* **DOCUMENT SECTION**
*** Begin section ***

A: I called Woody Allen’s agent, [Jack] Rollins and [Charles] Joffe. I don’t know whether I talked to Rollins or Joffe. I told him I was running a magazine called Jock and wanted to know if Woody would be available to write a piece about what it was like growing up playing stickball in New York. He said, “I doubt it, but I promise you I’ll mention it to him.” An hour later I got a call from Rollins or Joffe, and he said, “Yeah, Woody would love to do it. He’s doing a play, ‘Play it Again, Sam,’ and does two shows on Sunday. Come between the matinee and the evening performance, bring a photographer and you can get your story and your pictures.”

Q: So it was ghostwritten by you?

A: No. I went there and Woody dictated it to me, it wasn’t ghostwritten. And he said, “What are you doing to do for photographs?” I told him I thought we’d just take a couple of shots of him there in his dressing room. “That doesn’t make any sense,” he said, “not if you’re doing a story on stickball. I know a perfect brownstone about four or five blocks away, let’s go down there.” So about six of us walked down past Eighth Avenue to this brownstone. I had two of my kids with me, they were like 10 and 11, and two of their friends, and they were the rest of the teams. Woody had a stick and a ball, and one of the kids pitched to him and the others played in the field. And that’s where we got the pictures.

Q: All-schoolyard.

A: Now, we did this shoot before the Mets had won the pennant, and after they won I get a call from one of Woody’s managers. He said, “Woody wanted to know if he could ask you a big favor?” I said, “Sure.” “Can you get him four tickets to the World Series?” Honest to God I had to bite my tongue. Are you kidding me? You don’t think that Woody Allen would mean more to the Mets than Mickey Herskowitz from Houston, Texas? For some reason that didn’t occur to him. So I called the Mets PR guy and got him tickets to every home game. Next week I got a handwritten “thank you” note from Woody.

Q: You also had an encounter with Paul Simon, right?

A: I sure did. I was thinking of stories, and it dawned on me that Rollins and Joffe also managed Paul Simon. “The Graduate” had come out, and the song “Mrs. Robinson” was everywhere. So I called up and asked if they thought Paul would be willing to do a story for me on what it was like growing up as a Yankee fan. And Rollins or Joffe said, “Well, I don’t know. I didn’t think Woody would do a story and he did. We’ll ask Paul.” The next day I’m sitting in my office … the secretary put a call through and the voice said, “Mickey?” I said, “Yeah.”

“This is Paul.”

“Paul, who?”

“Paul Simon.”

*** End section ***

* **REQUIRED WORK**
a) Please reproduce a passage from the interview about Woody Allen and Paul Simon: begin at the words "A: I called" and stop after "ghostwritten by you?".
b) In the interview about Woody Allen and Paul Simon, what play was Woody Allen performing in when he agreed to write the stickball piece?
c) Write the next part of the interview about Woody Allen and Paul Simon, starting right after its final line.

* **DATASET CONTENT**
*** Begin section ***

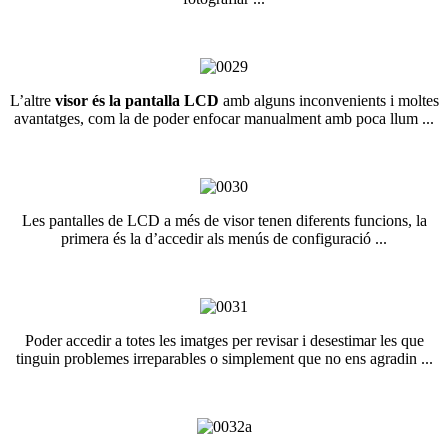
L’altre
visor és la pantalla LCD
amb alguns inconvenients i moltes
avantatges, com la de poder enfocar manualment amb poca llum ...
Les pantalles de LCD a més de visor tenen diferents funcions, la
primera és la d’accedir als menús de configuració ...
Poder accedir a totes les imatges per revisar i desestimar les que
tinguin problemes irreparables o simplement que no ens agradin ...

*** End section ***

* **LIST OF ANSWERS**
a)
A: I called Woody Allen’s agent, [Jack] Rollins and [Charles] Joffe. I don’t know whether I talked to Rollins or Joffe. I told him I was running a magazine called Jock and wanted to know if Woody would be available to write a piece about what it was like growing up playing stickball in New York. He said, “I doubt it, but I promise you I’ll mention it to him.” An hour later I got a call from Rollins or Joffe, and he said, “Yeah, Woody would love to do it. He’s doing a play, ‘Play it Again, Sam,’ and does two shows on Sunday. Come between the matinee and the evening performance, bring a photographer and you can get your story and your pictures.”

Q: So it was ghostwritten by you?

b) "Play it Again, Sam."

c)
I was stunned that Paul Simon called. I said: “Paul, jeez, terrific of you to call, and call back so quickly. And to call back yourself. Everybody usually goes through three or four layers of gatekeepers, I’m really impressed.” He said, “Well don’t be. It’s an everyday courtesy.” He talked about what I had pitched and said, “I think it’s a groovy idea and I’d love to do it.” And so I explained what I wanted but also said I’d love it if he could talk about the Joe DiMaggio line, which everyone was so touched by. It took everybody back to nostalgia in their lives.

Q: What did he say about it?

A: He said the line just came to him. He hadn’t had DiMaggio in mind, but his name came to him; he had to have a long enough name to fit the melody. It was funny because he told me that a month or so after the song hit big he was on a TV show with Mickey Mantle and Mantle said, “How come you used DiMaggio’s name in your song and not mine?” Simon said he had to explain to him that it had to do with the melody and not the name.

Q: That’s funny that Mantle asked him. Because he was also a player of Simon’s generation more than DiMaggio.

A: That’s right. Anyhow, we didn’t talk long, maybe about 10 minutes. I was out of things to say. But I was so flattered and grateful for the call, I felt like I had to say something. So I told him that “Mrs. Robinson” was my favorite song. I made it up; it was such a dumb, bulls— thing to say, but I felt I had to say something complimentary to him for calling. There was a pause on the other line. And the next thing he said was: “You didn’t like ‘Bridge Over Troubled Water’?” You talk about the insecurity of an artist?

Q: He was straight, he wasn’t joking?

A: I said, “Oh, no, no, no. ‘Mrs. Robinson’ was my favorite sports song. I love ‘Bridge Over Troubled Waters.’” And the truth is, I didn’t know what he was talking about. I had been hearing it for weeks but didn’t know the name of it.

Here’s more on how Jock came to be.

Bronx Banter: Before we get to Jock magazine, let’s talk about your early career in Houston.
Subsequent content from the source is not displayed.